#### PAGE EXTRACT:
Content starts

# American Vision



## love2read (Feb 26, 2004)

I am reading Last Days Madness by Gary DeMar (among some other books) and I must say I find it a very interesting book. Can some of you share me your thoughts?

Can anyone of you tell me something more about the books published by American Vision. Are they all worth reading as LDM is?


----------



## wsw201 (Feb 26, 2004)

DeMar and American Vision are Reconstructionists. If you like CR material you'll like DeMar.


----------



## love2read (Feb 26, 2004)

Can you tell me more on reconstructionism and CR?


----------



## wsw201 (Feb 26, 2004)

[quote:1f06d3acec][i:1f06d3acec]Originally posted by love2read[/i:1f06d3acec]
Can you tell me more on reconstructionism and CR? [/quote:1f06d3acec]

Reconstructionism is also known as Theonomy. CR is short for Christian Reconstruction. Some of the more prominant proponents are Greg Bahnsen, Gary North, Rousa (sp?) Roshdooney. Bahnsen is probably the most articulate in the CR camp.

You might want to do a search on the subject as there have been a number of threads on this topic.


----------



## dkicklig (Feb 26, 2004)

&quot;Last Days of Madness&quot; was the book that set me on the path of reformation. I was so disgusted with dispensational premillenialism, and this opened my eyes that there are other views of eschatology.

The are reconstructionists, but I have fond alot of there material to be very insightful even if you are not a CR.


----------



## Fernando (Feb 29, 2004)

*Gary DeMar and American Vision*

I very much appreciate the work AM and DeMar have done to combat dispensationalism. On the other hand, I think DeMar leans too far in the direction of extreme preterism (and I am a partial preterist myself). I recommend him with caution.


----------



## luvroftheWord (Feb 29, 2004)

Content ends

#### TASK BRIEF:
Carry on the forum thread about Gary DeMar and American Vision, starting with the post under its final heading.

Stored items
Content starts

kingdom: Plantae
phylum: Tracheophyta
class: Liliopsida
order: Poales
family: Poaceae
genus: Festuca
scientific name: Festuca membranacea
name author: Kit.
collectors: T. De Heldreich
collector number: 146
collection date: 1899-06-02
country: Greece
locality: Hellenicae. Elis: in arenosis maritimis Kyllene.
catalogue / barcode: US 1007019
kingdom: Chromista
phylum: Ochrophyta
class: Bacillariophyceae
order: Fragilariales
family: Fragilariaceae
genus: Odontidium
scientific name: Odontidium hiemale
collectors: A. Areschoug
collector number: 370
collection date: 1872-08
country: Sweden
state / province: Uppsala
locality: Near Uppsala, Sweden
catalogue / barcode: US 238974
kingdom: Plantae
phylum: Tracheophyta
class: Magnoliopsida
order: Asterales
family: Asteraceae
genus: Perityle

Content ends

#### ANSWER:
DeMar's book was a breath of fresh air for me at Liberty U. I found preterism/postmillennialism to be a far better eschatological alternative to the pre-trib/premill dispensational nonsense I was being fed in my classes. But DeMar's book also set me in the path away from preterism because he was critical of Gentry's position that Matthew 24:36 was a transition text between the A.D. 70 destruction of the temple and the future Second Coming. DeMar believes that all of Matthew 24 and 25 are both referring to A.D. 70 and Christ's subsequent reign on earth. I agree with him that this position is a weak one. I have since backed off on the preterist position and have adopted more of an already/not yet eschatology like that of Ridderbos and other Biblical Theologians. As to my eschatological optimism, I haven't decided for sure, except that it isn't as cut and dried as some Amills and Postmills would have us believe.


----------



## Fernando (Mar 1, 2004)

*DeMar*

It is things like his interpretation of Matthew 24-25 that I am concerned about. I think Gentry's exegesis is far stronger than DeMar's on this point, and I think DeMar's view tilts the board very much in the direction of hyper-preterism.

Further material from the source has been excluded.